# COMPITO INDICATO 1
Stampa tali e quali, nello stesso ordine, tutte le righe dei record riportati più sotto, dopo il brano sulla campagna elettorale cittadina.

Parrebbero slogan prodotti dallo stesso staff.
Invece il primo è il coniglio (morto!) cacciato dal cilindro da Clemente Mastella, il secondo la chiusa
del primo intervento pubblico solitario di Raffaele
Del Vecchio. È interessante che entrambi, per motivi diversi, siano
interessati a spostare l’interesse della città sul futuro, quando parrebbe più
logico e completo articolare una proposta sulla base di ciò che è e di ciò che
è stato, sia nelle storie personali che collettive.
A Del Vecchio fa eco Marcello Palladino (che considero una speranza tradita della
politica locale, viste le buone intenzioni da cui era partito, poi smarritesi
nel «mare di simulazione» del locale Partito Democratico). Rivolgendosi a Gianfranco Ucci, che non fa mancare la
(doverosa) dose di critica all’Amministrazione in carica, scrive: «Ci spieghi la sua idea di città e i suoi progetti per il
futuro».
Non
bisogna guardare com’è oggi il Teatro Comunale ma come sarà fra qualche mese o
anno, dopo l’intervento di ristrutturazione dovuto ai finanziamenti regionali
(ottenuti perché il PD governa anche la Regione e non, si badi, nella retorica
delvecchiana, perché “dovuti”). Solo futuro, dunque, perché il presente è
gramo, è sporco... Ma chi ha colpa di questo presente? Qui c’è quanto il
candidato del PD non può dire esplicitamente ma ha sempre fatto trapelare. In
questi anni ci sono state due Giunte parallele: una del fare e una del tirare a
campare. La prima, finalmente, libera dai lacci e lacciuoli della seconda, può
dispiegare la sua capacità di governo. Per questo è necessario progettare,
pianificare, guardare oltre il degrado del Comunale o del centro storico,
ascrivibile in toto a Fausto Pepe e
ai suoi uomini indolenti.

# DATI ESTRATTI
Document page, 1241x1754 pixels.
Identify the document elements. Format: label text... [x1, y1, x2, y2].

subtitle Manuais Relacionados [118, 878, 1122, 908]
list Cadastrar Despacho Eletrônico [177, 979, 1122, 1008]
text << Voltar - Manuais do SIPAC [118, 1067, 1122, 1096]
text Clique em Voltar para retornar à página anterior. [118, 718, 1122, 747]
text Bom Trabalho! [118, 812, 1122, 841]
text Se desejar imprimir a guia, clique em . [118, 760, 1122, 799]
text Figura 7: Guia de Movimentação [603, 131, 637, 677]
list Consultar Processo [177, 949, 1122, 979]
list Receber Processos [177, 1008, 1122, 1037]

# COMPITO INDICATO 2
Prosegui, per favore, il brano sulla campagna elettorale cittadina a partire dalla sua ultima frase.

# RISPOSTA 1
Document page, 1241x1754 pixels.
Identify the document elements. Format: label text... [x1, y1, x2, y2].

subtitle Manuais Relacionados [118, 878, 1122, 908]
list Cadastrar Despacho Eletrônico [177, 979, 1122, 1008]
text << Voltar - Manuais do SIPAC [118, 1067, 1122, 1096]
text Clique em Voltar para retornar à página anterior. [118, 718, 1122, 747]
text Bom Trabalho! [118, 812, 1122, 841]
text Se desejar imprimir a guia, clique em . [118, 760, 1122, 799]
text Figura 7: Guia de Movimentação [603, 131, 637, 677]
list Consultar Processo [177, 949, 1122, 979]
list Receber Processos [177, 1008, 1122, 1037]

# RISPOSTA 2
Una nuova generazione di amministratori più giovani
potrà dedicarsi a questo compito. In carrozza, si parte... Funzionerà questo
messaggio? Agli elettori l’ardua sentenza. Raffaele Del Vecchio non ha avuto un
ruolo marginale, è stato vicensindaco e Assessore alla Cultura per dieci anni.
Avrebbe potuto fare molto di più, in un settore che, per altro, da parte di
osservatori i più vari (penso a Carlo Panella e Giancristiano Desiderio) appare
il più critico, quello in cui la desertificazione è proceduta più speditamente.
Diverso
è il caso di Mastella. È evidente che questo slancio verso il futuro serve ad
annacquare la constatazione che ci si trova di fronte ad un uomo “pensionabile”
che non si rassegna alla marginalità e, emulo del suo vecchio maestro Ciriaco
De Mita, vede nella sindacatura l’elisir di lunga vita che non lo costringa
forzosamente alla vita privata. La politica, come ripetono spesso i politici
stessi, crea dipendenza. L’assessorato al futuro evocato da Mastella appare,
dunque, una sorta di parola magica per esorcizzare l’inesorabilità del tempo. A
Mastella, a mio avviso, andrebbe ricordato, come lui fece con De Mita, che
arriva per tutti il momento del meritato riposo, che tutti sono importanti ma
nessuno indispensabile. Che si goda, dunque, quanto laboriosamente prodotto in
quaranta anni di onesta professione politica. Potrebbe dedicarsi alla stesura
di Memoires che possano aiutare a
capire meglio la storia della Prima repubblica e il passaggio alla seconda. Non
mi pare ci sia spazio per lui in questa stagione di trapasso dalla seconda alla
terza, che vede la contrapposizione non più tra opzioni ideologiche ma tra modi
diversi di concepire la politica stessa.
Abbiamo
bisogno di futuro. Ignorare la storia recente della città e i problemi del
presente inevitabilmente, però, rischia di riprodurli, con un mero cambiamento
di attori sulla scena. Il futuro rimarrebbe una «palla di cannone accesa» che
noi stiamo quasi raggiungendo.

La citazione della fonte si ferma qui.